__Extract__
In the embodiment depicted in FIG. 9, the dimples 35 are oriented
such that when the spacer bar 40 is installed as shown (i.e., in
seated engagement within the lower portion 32 of the opening 26)
the flaps 46 are not in engagement with the dimples 35, but instead
engage portions of the web 22 beneath the dimples 35. In this
embodiment, the spacer bar 40 is moved downwardly into the lower
portion 32 of the opening, by tapping the spacer bar 40 into
position. The width of the notch 42 must be sufficient to permit
the flaps 46 to be biased over the dimples 35 when the bar 40 is
being installed. Once installed in the position as shown in FIG. 9,
the dimples 35 would retard the inadvertent upward movement
(direction represented by arrow "D") to prevent the removal of the
spacer bar 40 from the stud 20.
FIG. 10 depicts the use of two overlapped spacer bars 40. In that
embodiment, the dimples 35 are located relative to the flaps 46 of
the uppermost spacer bar 40 such that the flaps 46 do not engage
the dimples 35, but the dimples 35 would prevent easy detachment of
the spacer bars 40 from the web 22 of the stud 20.

__Recorded information__

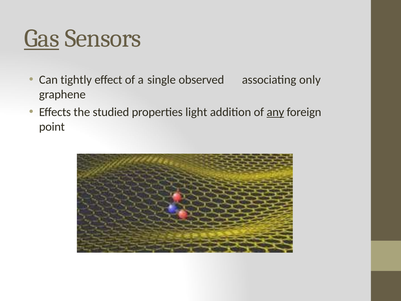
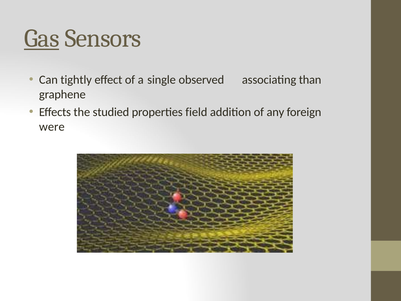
only: only -> than
light: light -> field
any underline: present -> none
point: point -> were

__Job__
Write the next part of the passage on spacer bars seated in studs, starting after its final sentence.

__Task answer__
Another embodiment of the present invention is depicted in FIGS. 11
and 12. As can be seen in FIG. 11, this embodiment includes at
least one stud 120 that is essentially identical in construction
when compared to studs 20 above, except for the spacer retainers
135. In particular, this stud 120 has a web 122, two L-shaped legs
124, at least one opening 126 through the web 122 and at least one
and preferably two spacer retainers 134 in the form of dimples 135
provided in the shape of a quarter sphere. In this embodiment, the
dimples 135 are sized and located such that when the spacer bar
member 40 is installed as shown in FIG. 11, the ends of the flaps
46 of the spacer bar 40 engage or essentially "bite" into the
dimples 135 thereby retaining the web 122 in the notch 42. In this
embodiment, the notch 42 has a width which corresponds to and
preferably is slightly less than the thickness of the metal forming
the web 122. In addition, the dimples 135 protrude a distance from
the web 122 (distance "E" in FIG. 12), so that the corresponding
flap 46 retainingly engages the dimple 135 to retain the spacer bar
40 in retaining engagement with the web 122 of the stud 120. Those
of ordinary skill in the art will appreciate that, if desired, only
one notch 42 which corresponds to a particular stud 120 may be
provided and therefore the stud 120 may be provided with a single
dimple 135 oriented for retaining engagement with the flap portion
46 of the notch 42 when the spacer bar 40 is seated within the
lower portion 132 of the opening 126. If desired, a pair of spacer
bars 40 may be overlapped as shown in FIG. 13. In that embodiment,
the dimples 135 are located for retaining engagement with the flaps
46 of the uppermost spacer bar 40.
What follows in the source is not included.